Dando sequência às análises de alguns filmes do Festival do Rio 2018, falemos hoje de “A Névoa Verde”, de Guy Maddin, Evan Johnson e Galen Johnson. Taí um filme que podemos chamar de angustiante, pela força de sua montagem. A ideia é criar uma película com fragmentos de muitos filmes, devidamente montados para se buscar algum significado. O pano de fundo é a cidade de São Francisco e uma estranha névoa que paira sobre ela. Alguns acham que o filme foi concebido de forma a homenagear “Vertigo” (“Um Corpo Que Cai”), de Hitchcock.
Mas, a meu ver, “Vertigo” é somente um dos muitos filmes homenageados aqui. O clima de suspense realmente paira no ar. Muitos trechos de filmes policiais ajudam a montar o conjunto inspirado em thriller. Mas a montagem também pode adquirir contornos altamente surreais, como os diálogos altamente truncados entre atores, que mais parecem uma mordaça na atuação, tornando a coisa muito tensa. Pouquíssimas falas são inseridas no filme, volta e meia com um quê de ironia.
Às vezes, faz-se um agregado de imagens que trabalham o mesmo tema (carros andando na rua, o mar de São Francisco e sua famosa ponte, pessoas caindo a la “Vertigo”, etc.). Realmente é complicado para o espectador encontrar uma estrutura narrativa coesa que se espelhe no filme. O que mais parece é uma sucessão de temas e ideias que mais parecem uma coleção de easter eggs. Ou referências. A coisa deixa de ser narrativa e parece mais poética, sensorial até.
Uma coisa interessante está mais ao final, quando vemos de uma forma bem rápida, praticamente subliminar, os títulos de todos os filmes envolvidos na produção. Tem muita coisa de várias épocas diferentes. Os trechos de alguns títulos são perfeitamente identificáveis no transcorrer da exibição, mas outros títulos realmente se mostram como uma grande surpresa ao final.

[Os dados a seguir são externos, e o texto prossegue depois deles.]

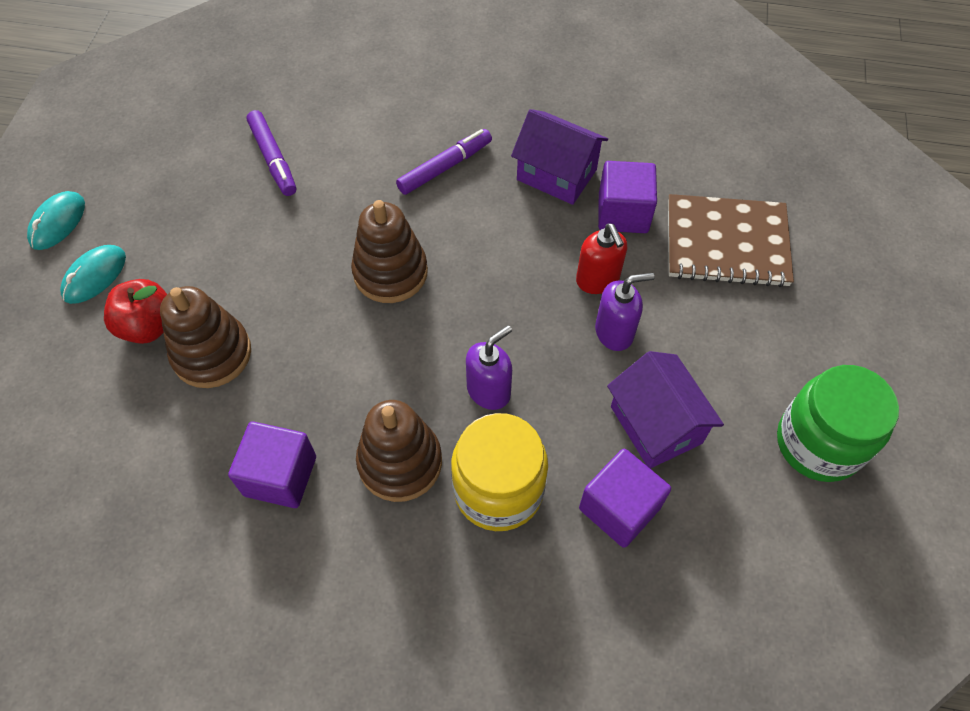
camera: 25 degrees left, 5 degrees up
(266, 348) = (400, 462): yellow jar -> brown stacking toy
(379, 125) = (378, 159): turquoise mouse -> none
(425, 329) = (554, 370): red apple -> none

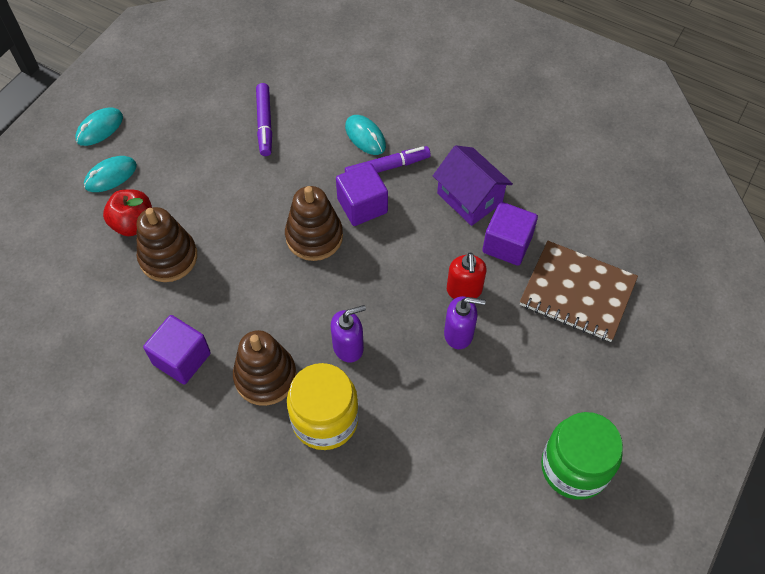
camera: 20 degrees right, 0 degrees up
(403, 140) = (365, 136): none -> turquoise mouse
(619, 508) = (404, 462): purple cube -> purple cube (362, 206)
(656, 425) = (458, 412): purple house -> none

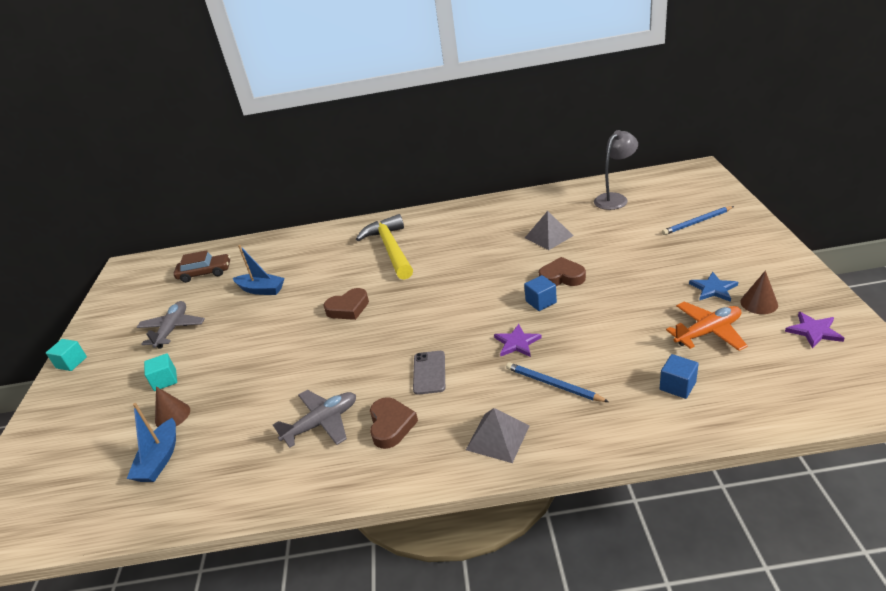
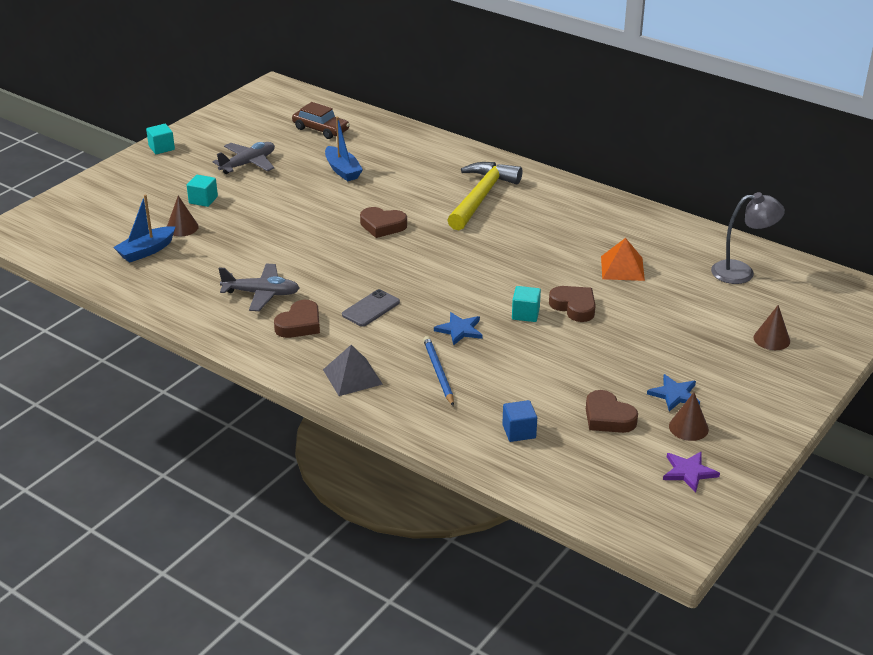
camera: 35 degrees right, 0 degrees up
(517, 343) = (459, 330): purple star -> blue star
(541, 302) = (525, 314): blue cube -> turquoise cube
(548, 236) = (622, 268): grey pyramid -> orange pyramid
(697, 222) = (771, 339): blue pencil -> brown cone
(708, 332) = (608, 417): orange plane -> brown heart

O que podemos mais dizer? Para o cinéfilo, é uma experiência boa ver o filme, já que podemos testemunhar trechos de muitas obras cinematográficas espalhadas ao longo do tempo, o que nos faz passear por muitas estéticas, do preto e branco ao colorido. Mas o filme também foge do convencional da estrutura narrativa clássica, onde a nossa relação com as imagens é mais livre e direta, e podemos nos relacionar com o materialismo das imagens de uma forma bem mais criativa. Ou seja, essa estrutura “sem estrutura” nos permite fazer uma leitura muito mais subjetiva, criando diferentes afetividades com o que é visto.
Dessa forma, “A Névoa Verde” é mais uma curiosidade com a qual nos deparamos no Festival do Rio 2018. Uma experiência sensorial pouco convencional que nos torna mais íntimos das imagens, pois elas estão mais vinculadas à referências do que a uma estrutura narrativa coesa e tradicional. Vale a pena dar uma garimpada nesse também.